§ **Your task**: Go over the lines below, and when one contains the word "ring", copy it.

Human keypoint data:

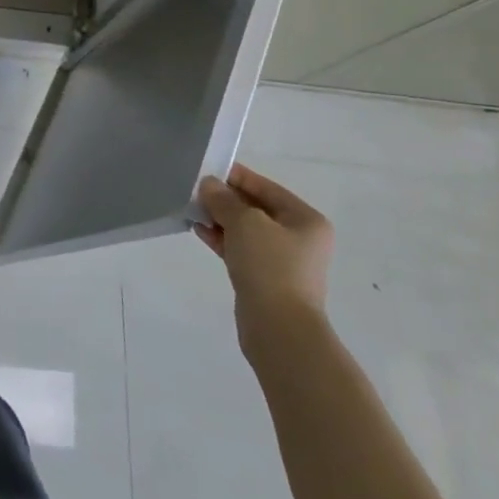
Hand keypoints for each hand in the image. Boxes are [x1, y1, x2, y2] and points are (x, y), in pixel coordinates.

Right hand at [195, 163, 333, 345]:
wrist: (280, 328)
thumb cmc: (270, 266)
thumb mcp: (244, 222)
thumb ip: (224, 199)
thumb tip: (209, 185)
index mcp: (305, 219)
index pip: (265, 187)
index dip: (236, 176)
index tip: (206, 169)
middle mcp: (299, 238)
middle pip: (256, 208)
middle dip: (225, 199)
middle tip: (194, 191)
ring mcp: (283, 260)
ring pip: (246, 230)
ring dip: (220, 219)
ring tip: (192, 210)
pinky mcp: (266, 278)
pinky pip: (241, 249)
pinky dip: (222, 238)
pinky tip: (199, 231)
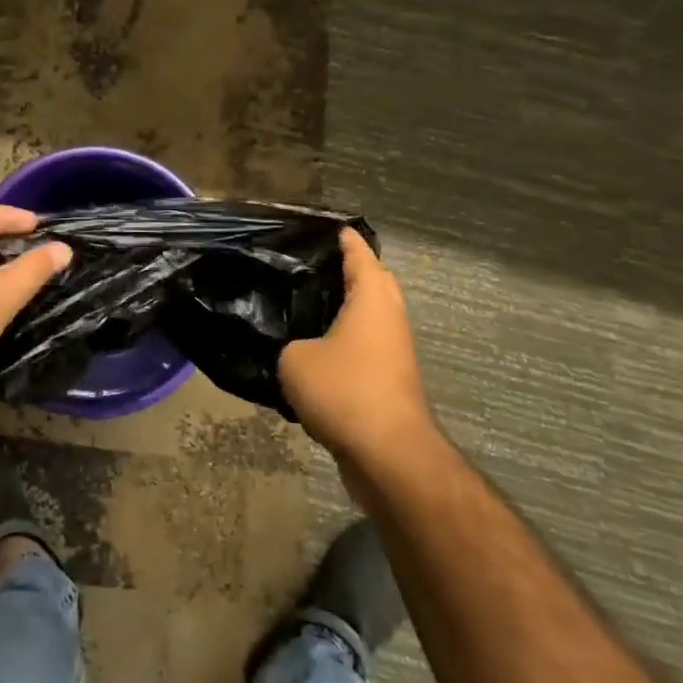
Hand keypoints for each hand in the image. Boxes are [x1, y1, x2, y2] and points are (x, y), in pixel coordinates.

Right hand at [279, 229, 437, 471]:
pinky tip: (314, 347)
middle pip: (373, 282)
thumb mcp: (295, 359)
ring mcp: (394, 351)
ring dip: (346, 308)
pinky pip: (366, 345)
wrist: (389, 455)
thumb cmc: (344, 390)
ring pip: (369, 317)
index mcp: (372, 298)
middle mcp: (389, 317)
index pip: (359, 253)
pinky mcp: (390, 380)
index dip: (343, 238)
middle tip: (309, 265)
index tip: (326, 227)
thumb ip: (288, 342)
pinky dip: (345, 339)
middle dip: (348, 270)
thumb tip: (292, 346)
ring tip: (305, 304)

§ **Task result**:
ring mcp: (283, 260)
ring pip: (246, 230)
ring dip: (220, 219)
ring tip: (192, 210)
ring mcp: (394, 351)
ring dip: (346, 308)
ring pip: (369, 317)
ring tip: (305, 304)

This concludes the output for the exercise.